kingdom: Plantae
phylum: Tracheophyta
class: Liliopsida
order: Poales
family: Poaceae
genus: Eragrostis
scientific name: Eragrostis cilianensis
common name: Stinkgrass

...

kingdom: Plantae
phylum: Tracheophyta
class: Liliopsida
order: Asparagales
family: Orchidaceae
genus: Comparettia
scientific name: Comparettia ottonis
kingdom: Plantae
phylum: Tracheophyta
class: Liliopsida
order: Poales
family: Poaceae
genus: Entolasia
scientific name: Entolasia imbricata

==

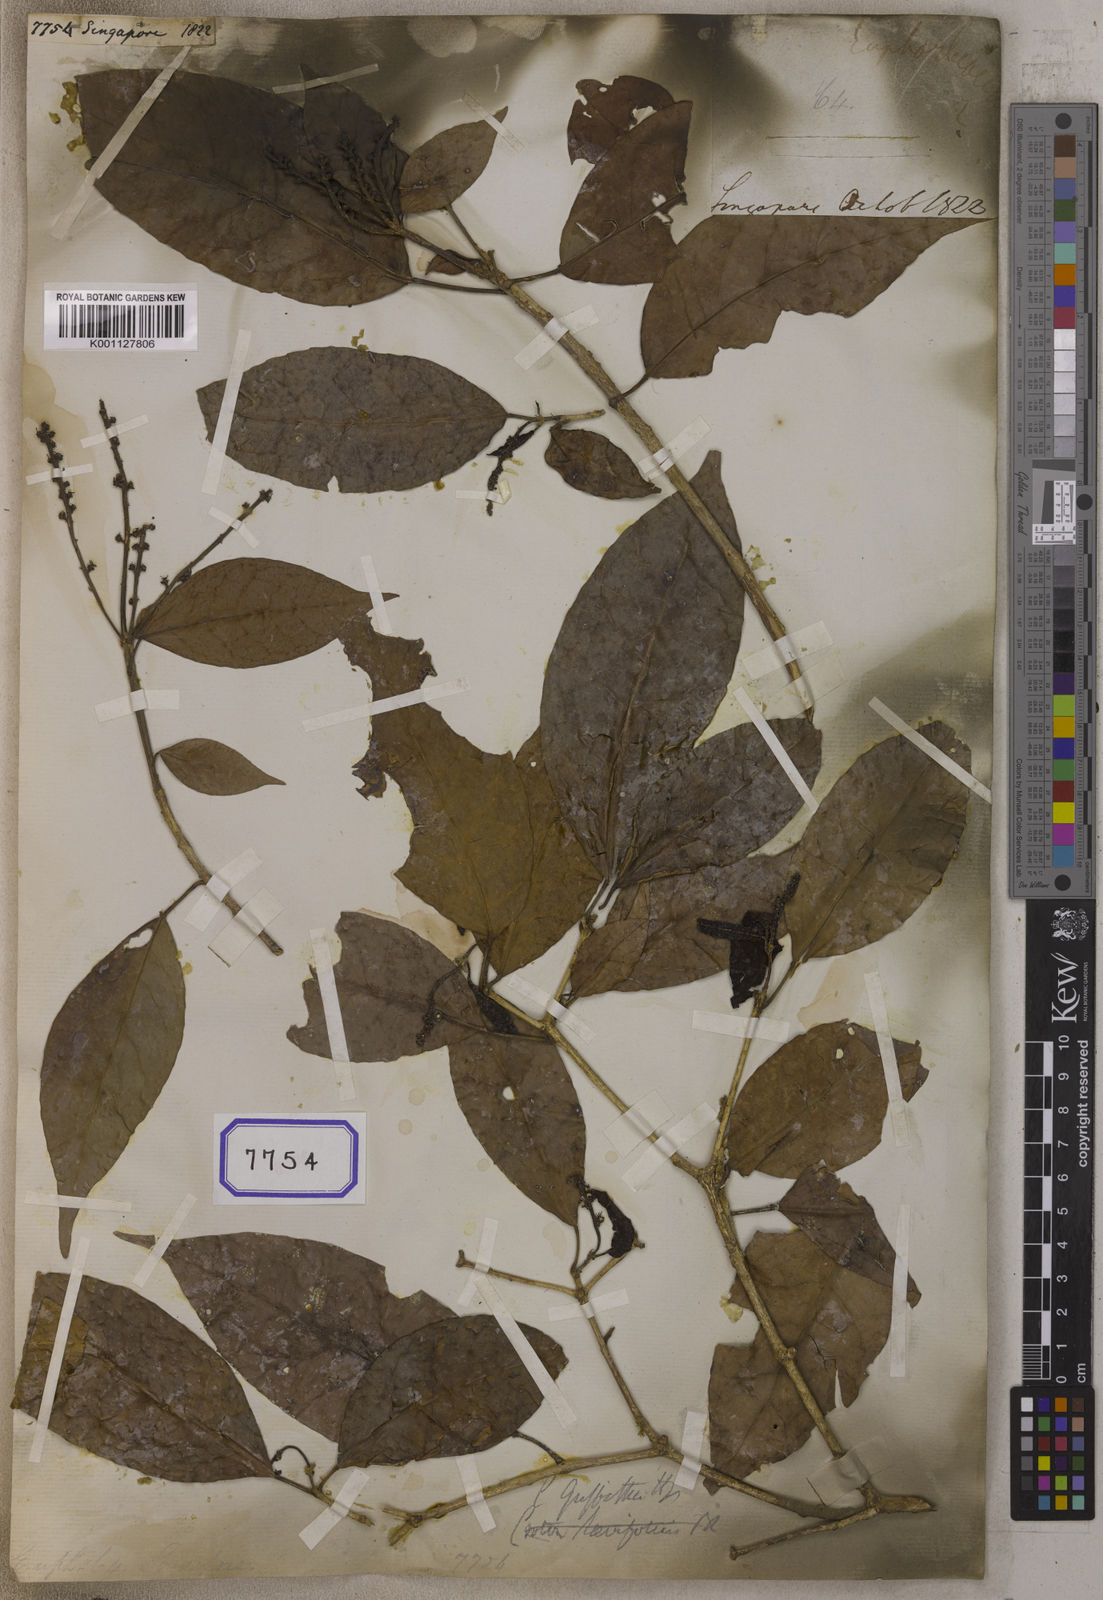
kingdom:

What this task involves:
Write out the material again word for word, starting at the line that contains "scientific name: Comparettia ottonis" and ending at the line that contains "genus: Entolasia", with both of those lines included.

Solution for this task:
scientific name: Comparettia ottonis
kingdom: Plantae
phylum: Tracheophyta
class: Liliopsida
order: Poales
family: Poaceae
genus: Entolasia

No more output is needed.